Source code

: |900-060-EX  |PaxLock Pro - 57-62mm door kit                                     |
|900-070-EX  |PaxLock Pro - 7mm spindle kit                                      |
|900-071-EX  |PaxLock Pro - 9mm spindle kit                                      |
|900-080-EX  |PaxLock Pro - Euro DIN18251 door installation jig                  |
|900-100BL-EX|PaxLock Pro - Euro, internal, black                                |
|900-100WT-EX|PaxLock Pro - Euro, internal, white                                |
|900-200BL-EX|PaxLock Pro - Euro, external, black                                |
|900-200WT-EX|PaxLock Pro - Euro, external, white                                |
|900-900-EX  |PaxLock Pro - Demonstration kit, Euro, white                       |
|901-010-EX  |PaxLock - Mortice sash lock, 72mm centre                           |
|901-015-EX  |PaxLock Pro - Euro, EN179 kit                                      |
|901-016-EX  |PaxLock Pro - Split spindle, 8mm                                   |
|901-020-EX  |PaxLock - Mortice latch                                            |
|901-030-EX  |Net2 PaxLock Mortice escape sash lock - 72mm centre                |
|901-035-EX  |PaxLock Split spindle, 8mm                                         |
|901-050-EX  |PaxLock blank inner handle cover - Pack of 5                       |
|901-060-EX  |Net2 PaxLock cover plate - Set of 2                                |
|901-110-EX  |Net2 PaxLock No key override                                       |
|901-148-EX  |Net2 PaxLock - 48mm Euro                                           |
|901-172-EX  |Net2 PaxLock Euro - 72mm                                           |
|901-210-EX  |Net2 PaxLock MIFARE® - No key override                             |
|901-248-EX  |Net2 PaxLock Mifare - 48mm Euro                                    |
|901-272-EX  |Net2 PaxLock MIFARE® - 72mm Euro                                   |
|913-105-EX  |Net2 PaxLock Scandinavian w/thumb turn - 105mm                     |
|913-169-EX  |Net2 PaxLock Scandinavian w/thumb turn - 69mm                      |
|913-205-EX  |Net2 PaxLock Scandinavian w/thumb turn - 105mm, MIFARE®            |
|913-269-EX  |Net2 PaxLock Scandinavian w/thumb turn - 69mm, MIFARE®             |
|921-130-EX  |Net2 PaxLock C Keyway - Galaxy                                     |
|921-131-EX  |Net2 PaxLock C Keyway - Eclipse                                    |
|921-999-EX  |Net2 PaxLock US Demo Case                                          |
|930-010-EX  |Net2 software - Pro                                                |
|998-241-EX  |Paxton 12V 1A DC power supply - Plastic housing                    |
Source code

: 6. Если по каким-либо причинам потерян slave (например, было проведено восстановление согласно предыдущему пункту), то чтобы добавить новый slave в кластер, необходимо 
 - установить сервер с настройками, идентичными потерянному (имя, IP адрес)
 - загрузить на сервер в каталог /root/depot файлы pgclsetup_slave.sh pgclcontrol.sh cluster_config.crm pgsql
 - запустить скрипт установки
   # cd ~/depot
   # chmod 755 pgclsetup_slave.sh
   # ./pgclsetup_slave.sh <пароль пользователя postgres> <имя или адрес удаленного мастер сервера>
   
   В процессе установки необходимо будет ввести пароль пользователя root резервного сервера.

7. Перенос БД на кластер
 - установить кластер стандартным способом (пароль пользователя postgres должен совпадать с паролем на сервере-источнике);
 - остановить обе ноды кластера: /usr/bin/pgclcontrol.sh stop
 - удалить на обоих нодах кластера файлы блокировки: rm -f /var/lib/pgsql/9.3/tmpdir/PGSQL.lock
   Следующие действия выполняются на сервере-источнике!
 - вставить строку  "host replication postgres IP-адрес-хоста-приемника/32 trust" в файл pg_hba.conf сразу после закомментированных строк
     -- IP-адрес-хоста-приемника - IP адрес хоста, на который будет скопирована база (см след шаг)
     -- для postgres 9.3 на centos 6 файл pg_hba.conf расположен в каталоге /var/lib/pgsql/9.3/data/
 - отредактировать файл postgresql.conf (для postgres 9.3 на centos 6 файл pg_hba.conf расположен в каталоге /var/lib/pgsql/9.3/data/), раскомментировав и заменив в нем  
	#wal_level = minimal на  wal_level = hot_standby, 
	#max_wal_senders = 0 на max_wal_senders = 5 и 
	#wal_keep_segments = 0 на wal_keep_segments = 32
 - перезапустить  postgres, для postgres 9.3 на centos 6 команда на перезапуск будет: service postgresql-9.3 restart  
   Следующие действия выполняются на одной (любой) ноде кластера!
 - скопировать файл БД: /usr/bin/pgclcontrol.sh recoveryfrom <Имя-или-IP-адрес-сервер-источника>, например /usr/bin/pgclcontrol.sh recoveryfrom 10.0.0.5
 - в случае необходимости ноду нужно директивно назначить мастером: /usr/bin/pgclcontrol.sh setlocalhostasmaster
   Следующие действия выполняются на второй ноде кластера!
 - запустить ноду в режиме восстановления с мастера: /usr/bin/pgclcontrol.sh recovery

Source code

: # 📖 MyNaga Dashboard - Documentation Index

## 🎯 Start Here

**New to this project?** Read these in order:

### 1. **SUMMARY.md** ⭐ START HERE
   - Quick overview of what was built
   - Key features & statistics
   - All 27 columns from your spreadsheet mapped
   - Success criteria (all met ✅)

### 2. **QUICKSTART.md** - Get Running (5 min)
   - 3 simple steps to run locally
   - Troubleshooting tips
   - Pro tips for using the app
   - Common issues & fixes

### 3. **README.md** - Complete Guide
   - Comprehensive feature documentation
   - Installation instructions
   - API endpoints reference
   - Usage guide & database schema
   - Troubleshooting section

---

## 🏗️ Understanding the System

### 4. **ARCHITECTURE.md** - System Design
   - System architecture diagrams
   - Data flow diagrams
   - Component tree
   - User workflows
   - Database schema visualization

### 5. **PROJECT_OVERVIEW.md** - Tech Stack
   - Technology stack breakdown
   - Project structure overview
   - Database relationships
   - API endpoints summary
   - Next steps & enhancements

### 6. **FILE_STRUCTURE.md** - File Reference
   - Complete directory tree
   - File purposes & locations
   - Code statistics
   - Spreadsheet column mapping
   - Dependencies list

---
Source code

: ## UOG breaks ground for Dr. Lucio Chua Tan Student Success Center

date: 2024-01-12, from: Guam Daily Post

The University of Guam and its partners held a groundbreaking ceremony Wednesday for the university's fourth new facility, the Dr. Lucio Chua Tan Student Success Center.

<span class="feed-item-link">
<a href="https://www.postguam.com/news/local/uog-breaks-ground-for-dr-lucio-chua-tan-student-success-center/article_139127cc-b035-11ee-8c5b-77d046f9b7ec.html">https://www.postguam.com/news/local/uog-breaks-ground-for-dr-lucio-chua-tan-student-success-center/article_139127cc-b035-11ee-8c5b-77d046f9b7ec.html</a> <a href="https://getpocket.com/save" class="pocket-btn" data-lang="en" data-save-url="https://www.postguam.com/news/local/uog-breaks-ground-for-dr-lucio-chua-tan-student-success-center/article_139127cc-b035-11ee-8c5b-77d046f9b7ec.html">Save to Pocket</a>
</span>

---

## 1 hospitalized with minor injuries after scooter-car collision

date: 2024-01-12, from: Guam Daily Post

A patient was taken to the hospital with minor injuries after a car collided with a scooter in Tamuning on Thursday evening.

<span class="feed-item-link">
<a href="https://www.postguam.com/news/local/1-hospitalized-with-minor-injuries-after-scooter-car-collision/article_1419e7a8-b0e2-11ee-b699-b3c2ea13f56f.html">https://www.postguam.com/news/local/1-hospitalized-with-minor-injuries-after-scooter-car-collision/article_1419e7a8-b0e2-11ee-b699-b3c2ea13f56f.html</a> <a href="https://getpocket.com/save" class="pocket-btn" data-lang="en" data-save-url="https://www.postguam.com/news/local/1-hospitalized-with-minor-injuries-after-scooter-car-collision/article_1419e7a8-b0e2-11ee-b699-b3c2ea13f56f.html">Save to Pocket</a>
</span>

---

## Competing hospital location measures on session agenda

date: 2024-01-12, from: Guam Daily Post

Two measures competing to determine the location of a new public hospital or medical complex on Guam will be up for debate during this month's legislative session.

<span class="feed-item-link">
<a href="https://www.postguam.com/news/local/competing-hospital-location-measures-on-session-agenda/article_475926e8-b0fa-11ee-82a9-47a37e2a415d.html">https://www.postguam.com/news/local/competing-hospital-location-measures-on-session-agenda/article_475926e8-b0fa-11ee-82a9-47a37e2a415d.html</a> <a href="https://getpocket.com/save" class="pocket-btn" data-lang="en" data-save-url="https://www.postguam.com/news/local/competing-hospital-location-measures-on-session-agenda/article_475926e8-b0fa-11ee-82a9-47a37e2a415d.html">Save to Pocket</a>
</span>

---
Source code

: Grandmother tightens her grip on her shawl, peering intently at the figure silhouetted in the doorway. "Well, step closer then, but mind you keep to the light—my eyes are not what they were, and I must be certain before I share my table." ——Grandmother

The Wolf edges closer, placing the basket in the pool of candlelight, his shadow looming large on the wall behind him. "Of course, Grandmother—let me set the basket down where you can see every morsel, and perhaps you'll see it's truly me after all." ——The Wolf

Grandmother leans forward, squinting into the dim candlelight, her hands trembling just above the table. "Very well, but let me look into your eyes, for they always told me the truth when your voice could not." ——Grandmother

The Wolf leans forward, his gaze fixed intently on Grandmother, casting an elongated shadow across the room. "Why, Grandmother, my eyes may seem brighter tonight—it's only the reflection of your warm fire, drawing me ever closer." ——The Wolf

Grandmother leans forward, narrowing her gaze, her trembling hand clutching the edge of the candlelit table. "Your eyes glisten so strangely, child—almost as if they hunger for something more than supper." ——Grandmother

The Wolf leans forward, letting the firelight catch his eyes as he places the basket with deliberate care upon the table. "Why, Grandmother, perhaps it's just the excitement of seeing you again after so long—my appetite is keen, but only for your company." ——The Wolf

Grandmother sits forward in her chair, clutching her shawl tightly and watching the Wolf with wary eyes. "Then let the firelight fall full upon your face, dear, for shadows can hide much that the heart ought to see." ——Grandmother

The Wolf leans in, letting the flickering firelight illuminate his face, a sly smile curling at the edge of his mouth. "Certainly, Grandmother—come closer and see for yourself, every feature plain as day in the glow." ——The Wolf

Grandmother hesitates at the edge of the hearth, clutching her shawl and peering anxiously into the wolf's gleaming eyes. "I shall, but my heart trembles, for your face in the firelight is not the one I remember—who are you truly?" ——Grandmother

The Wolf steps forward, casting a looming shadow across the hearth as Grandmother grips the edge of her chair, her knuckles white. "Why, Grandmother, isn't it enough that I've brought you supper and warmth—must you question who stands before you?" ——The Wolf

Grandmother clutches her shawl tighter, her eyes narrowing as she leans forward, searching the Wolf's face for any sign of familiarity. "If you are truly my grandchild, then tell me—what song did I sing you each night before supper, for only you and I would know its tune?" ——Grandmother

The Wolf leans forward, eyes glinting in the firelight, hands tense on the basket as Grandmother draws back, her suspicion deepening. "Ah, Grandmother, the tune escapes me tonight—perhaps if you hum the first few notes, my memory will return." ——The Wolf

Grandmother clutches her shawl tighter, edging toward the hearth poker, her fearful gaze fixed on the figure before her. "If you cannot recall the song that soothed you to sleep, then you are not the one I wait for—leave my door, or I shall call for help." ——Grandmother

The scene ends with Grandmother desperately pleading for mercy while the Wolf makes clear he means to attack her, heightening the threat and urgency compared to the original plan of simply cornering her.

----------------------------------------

= = = =

_Prompt_
Which lines belong in the answer? Exactly those from the first line of the entries through the line holding "Euro, external, white", inclusive, copied unchanged.

_Finished task_
Source code

: |900-060-EX  |PaxLock Pro - 57-62mm door kit                                     |
|900-070-EX  |PaxLock Pro - 7mm spindle kit                                      |
|900-071-EX  |PaxLock Pro - 9mm spindle kit                                      |
|900-080-EX  |PaxLock Pro - Euro DIN18251 door installation jig                  |
|900-100BL-EX|PaxLock Pro - Euro, internal, black                                |
|900-100WT-EX|PaxLock Pro - Euro, internal, white                                |
|900-200BL-EX|PaxLock Pro - Euro, external, black                                |
|900-200WT-EX|PaxLock Pro - Euro, external, white                                |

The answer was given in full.